__INSTRUCTIONS TO FOLLOW__.
Rewrite the lines starting at the one containing "name author: (Aiton) Hassk." and ending after the one containing "family: Vitaceae", putting "collected by" wherever "collectors" appears and leaving all else unchanged. Give only those lines.

__GIVEN DATA__.
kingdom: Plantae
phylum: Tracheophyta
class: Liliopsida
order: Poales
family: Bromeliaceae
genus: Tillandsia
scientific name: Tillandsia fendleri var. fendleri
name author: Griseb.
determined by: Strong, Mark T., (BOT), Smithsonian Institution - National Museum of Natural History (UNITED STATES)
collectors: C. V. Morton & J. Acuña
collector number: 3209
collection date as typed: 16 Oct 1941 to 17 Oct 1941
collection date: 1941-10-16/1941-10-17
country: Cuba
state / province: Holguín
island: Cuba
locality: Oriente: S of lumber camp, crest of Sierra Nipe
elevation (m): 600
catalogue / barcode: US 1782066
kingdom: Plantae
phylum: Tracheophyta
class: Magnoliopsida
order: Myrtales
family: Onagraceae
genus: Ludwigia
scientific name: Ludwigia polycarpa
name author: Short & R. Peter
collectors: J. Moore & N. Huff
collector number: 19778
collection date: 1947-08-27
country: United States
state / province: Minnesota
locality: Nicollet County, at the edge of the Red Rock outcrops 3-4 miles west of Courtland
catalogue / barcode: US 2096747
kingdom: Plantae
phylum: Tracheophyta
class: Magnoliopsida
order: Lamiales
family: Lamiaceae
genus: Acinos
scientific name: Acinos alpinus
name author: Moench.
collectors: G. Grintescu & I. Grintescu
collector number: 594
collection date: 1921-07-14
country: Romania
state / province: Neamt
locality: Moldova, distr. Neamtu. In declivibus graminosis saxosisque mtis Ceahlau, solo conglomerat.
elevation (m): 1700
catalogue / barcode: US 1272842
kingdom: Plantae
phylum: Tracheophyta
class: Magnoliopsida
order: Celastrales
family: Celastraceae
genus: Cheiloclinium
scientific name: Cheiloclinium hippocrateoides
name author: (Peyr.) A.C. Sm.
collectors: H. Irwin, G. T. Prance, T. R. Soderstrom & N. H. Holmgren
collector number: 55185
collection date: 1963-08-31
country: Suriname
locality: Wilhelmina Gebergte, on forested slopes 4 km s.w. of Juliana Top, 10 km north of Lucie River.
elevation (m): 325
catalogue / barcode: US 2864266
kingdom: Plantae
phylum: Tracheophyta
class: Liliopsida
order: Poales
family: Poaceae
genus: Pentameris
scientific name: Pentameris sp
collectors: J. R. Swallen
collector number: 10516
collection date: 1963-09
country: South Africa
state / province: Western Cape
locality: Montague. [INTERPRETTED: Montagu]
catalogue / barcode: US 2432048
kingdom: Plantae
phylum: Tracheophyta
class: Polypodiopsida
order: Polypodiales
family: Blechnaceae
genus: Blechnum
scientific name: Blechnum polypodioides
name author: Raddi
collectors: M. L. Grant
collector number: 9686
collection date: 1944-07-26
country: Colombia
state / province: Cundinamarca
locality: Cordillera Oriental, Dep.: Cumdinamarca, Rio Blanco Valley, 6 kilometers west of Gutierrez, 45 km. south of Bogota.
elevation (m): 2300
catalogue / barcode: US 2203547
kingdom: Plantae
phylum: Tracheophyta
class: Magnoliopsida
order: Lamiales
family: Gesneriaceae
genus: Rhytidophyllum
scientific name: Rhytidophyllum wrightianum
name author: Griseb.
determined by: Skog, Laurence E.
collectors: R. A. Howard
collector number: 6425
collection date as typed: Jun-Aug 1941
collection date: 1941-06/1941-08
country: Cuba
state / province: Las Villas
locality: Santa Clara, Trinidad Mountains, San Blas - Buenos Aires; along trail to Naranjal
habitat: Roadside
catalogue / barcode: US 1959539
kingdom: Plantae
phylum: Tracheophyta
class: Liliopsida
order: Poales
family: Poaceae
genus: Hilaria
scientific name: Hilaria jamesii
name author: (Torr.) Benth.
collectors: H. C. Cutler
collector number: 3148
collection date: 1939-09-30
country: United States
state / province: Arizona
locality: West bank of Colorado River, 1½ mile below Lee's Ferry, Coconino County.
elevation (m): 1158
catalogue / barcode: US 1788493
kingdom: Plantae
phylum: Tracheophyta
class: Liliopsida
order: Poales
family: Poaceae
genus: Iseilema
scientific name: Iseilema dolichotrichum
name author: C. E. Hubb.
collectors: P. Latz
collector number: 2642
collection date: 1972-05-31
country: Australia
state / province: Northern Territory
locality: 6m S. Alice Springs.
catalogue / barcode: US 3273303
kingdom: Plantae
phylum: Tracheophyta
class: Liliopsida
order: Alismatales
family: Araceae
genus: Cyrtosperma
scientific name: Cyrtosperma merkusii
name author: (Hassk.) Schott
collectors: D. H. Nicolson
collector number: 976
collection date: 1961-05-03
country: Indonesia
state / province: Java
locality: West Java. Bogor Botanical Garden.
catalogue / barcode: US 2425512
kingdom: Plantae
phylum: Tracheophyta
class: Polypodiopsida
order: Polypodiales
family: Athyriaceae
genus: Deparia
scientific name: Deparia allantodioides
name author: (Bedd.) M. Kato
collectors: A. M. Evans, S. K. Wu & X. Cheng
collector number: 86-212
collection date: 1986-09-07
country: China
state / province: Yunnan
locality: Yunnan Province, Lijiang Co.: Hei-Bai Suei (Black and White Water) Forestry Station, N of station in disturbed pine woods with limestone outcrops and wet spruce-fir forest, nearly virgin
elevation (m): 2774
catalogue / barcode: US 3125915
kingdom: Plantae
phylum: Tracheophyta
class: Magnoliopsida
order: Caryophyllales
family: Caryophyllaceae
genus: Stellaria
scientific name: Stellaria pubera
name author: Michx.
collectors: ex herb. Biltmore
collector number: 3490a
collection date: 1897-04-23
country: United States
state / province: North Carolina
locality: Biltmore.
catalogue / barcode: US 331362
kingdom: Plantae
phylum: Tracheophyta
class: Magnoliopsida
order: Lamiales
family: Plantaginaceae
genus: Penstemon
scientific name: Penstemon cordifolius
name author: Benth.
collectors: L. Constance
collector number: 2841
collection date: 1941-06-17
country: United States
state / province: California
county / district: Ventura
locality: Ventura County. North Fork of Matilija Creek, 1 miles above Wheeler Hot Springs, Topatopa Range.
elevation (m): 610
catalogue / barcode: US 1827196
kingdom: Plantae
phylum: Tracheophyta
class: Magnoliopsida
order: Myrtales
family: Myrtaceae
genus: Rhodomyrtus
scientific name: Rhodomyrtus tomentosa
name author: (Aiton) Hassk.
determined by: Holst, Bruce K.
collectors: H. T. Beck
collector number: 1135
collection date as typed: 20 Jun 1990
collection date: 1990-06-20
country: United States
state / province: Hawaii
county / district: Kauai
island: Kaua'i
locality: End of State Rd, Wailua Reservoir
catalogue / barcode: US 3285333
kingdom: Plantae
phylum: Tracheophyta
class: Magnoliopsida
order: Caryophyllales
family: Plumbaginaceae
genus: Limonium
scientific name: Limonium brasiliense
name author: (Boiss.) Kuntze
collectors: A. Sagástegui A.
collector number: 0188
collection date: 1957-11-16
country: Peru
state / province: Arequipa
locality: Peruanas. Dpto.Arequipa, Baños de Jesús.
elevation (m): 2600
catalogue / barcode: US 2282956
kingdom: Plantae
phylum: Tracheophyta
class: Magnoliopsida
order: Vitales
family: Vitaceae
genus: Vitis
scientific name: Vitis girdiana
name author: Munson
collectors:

__RESULT OF THE EXERCISE__.
name author: (Aiton) Hassk.
determined by: Holst, Bruce K.
collected by: H. T. Beck
collector number: 1135
collection date as typed: 20 Jun 1990
collection date: 1990-06-20
country: United States
state / province: Hawaii
county / district: Kauai
island: Kaua'i
locality: End of State Rd, Wailua Reservoir
catalogue / barcode: US 3285333
kingdom: Plantae
phylum: Tracheophyta
class: Magnoliopsida
order: Caryophyllales
family: Plumbaginaceae
genus: Limonium
scientific name: Limonium brasiliense
name author: (Boiss.) Kuntze
collected by: A. Sagástegui A.
collector number: 0188
collection date: 1957-11-16
country: Peru
state / province: Arequipa
locality: Peruanas. Dpto.Arequipa, Baños de Jesús.
elevation (m): 2600
catalogue / barcode: US 2282956
kingdom: Plantae
phylum: Tracheophyta
class: Magnoliopsida
order: Vitales
family: Vitaceae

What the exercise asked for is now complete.